Het is heel verleidelijk om meteen te zeggen wat je ergens van vindt. Je hoort kinderen het niet met elkaar eens zijn.  Eén komt naar je toe: “Hij schopte mij.”

Jij gaat naar die ander: “Je mag niet schoppen.”

Maar weet je dan echt wat er gebeurd is? Heb je het gezien? Heb je het verhaal van de ander gehoord? Nee, je reageert op basis van wat jij denkt dat er aan de hand was en wilt het oplossen door te vertellen wat wel en niet mag. Alsof die kinderen dat zelf niet weten. Ze weten het wel, maar kunnen het niet altijd toepassen. Wat doe je dan, als begeleider?

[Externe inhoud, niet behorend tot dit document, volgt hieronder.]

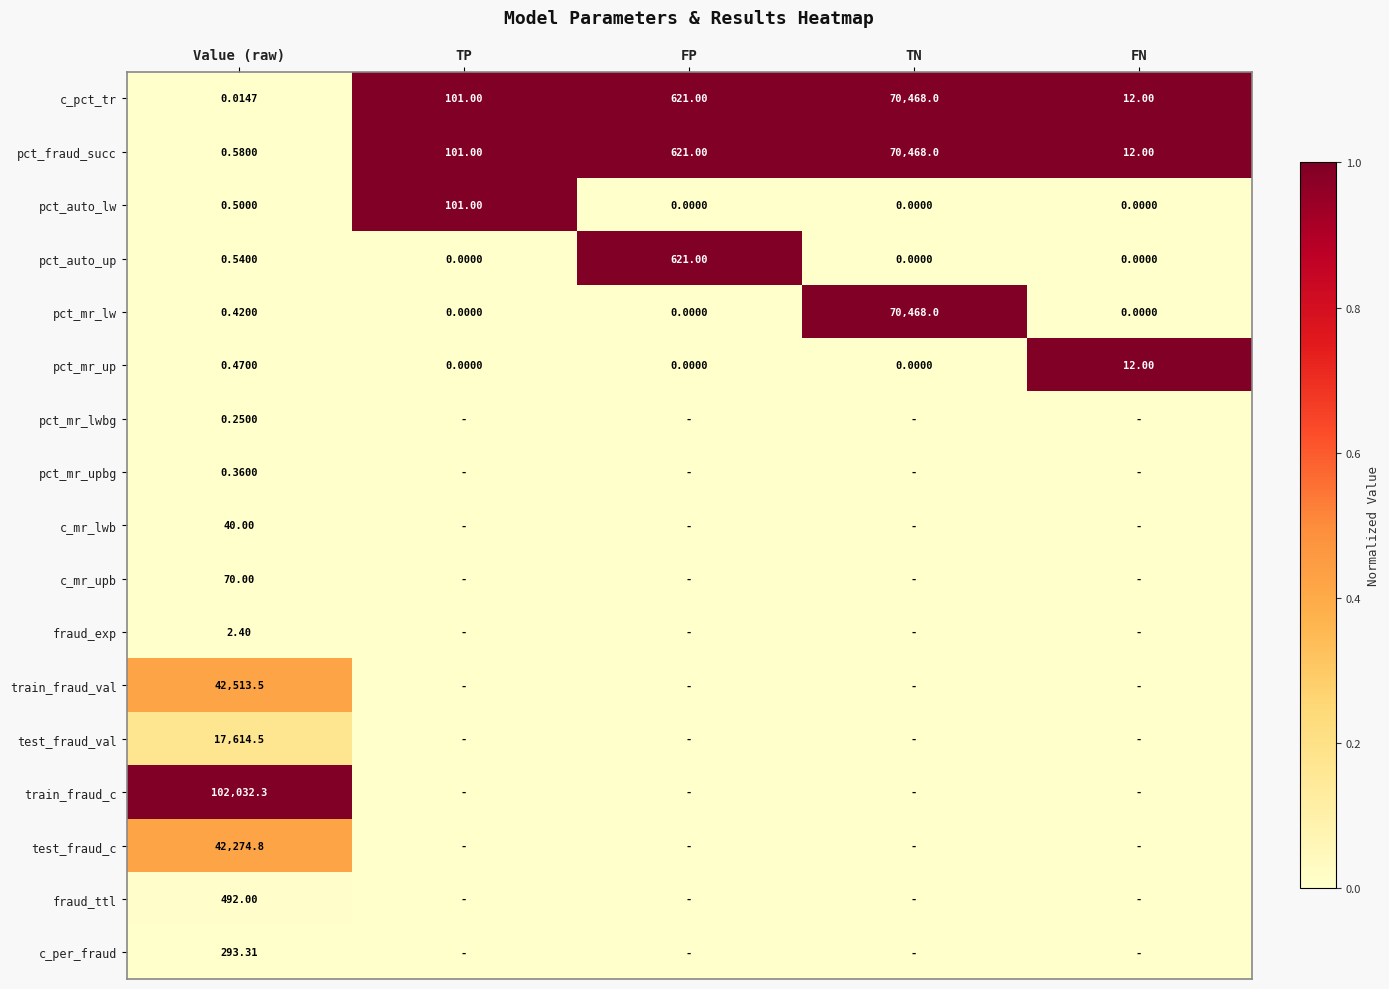

Is the value of c_pct_tr at FN greater than the value of pct_mr_lw at Value (raw)?

Yes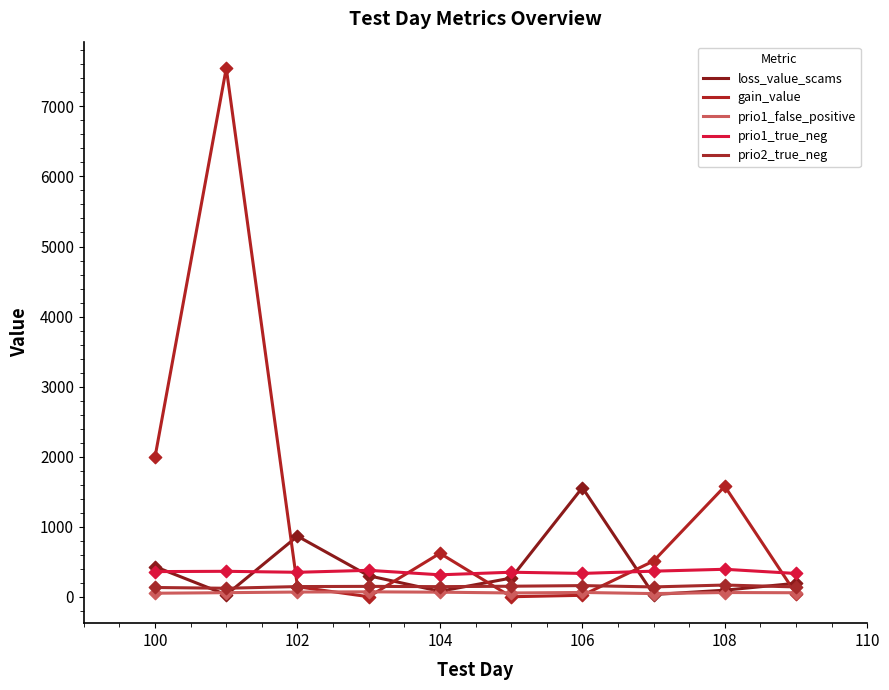

What are all the series names shown in the legend?

loss_value_scams, gain_value, prio1_false_positive, prio1_true_neg, prio2_true_neg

Stel je oordeel uit. Kijk wat je op dat moment moet doen. Bewaar je rust. Soms is het nodig om eerst een kind in veiligheid te brengen. Heeft hij tijd nodig om weer tot zichzelf te komen. Erover praten lukt nog niet. Dat geeft niet, het komt wel. Een ruimte met weinig prikkels en een paar Donald Duckjes kan heel fijn zijn. Even lezen, kijken, rustig worden. Daarna lukt het praten wel. Een ruzie om niks, liep uit de hand. Hij kreeg een klap en wilde iets terug doen. De ander gesproken, hetzelfde verhaal, hij gaf die klap. Ik kan het toch niet laten: ” Slaan mag nooit…”  Nou ja, dat wist hij natuurlijk wel. Maar een volgende keer gaat hij proberen het anders te doen: ” Iemand erbij halen?” Dat klinkt als een goed idee.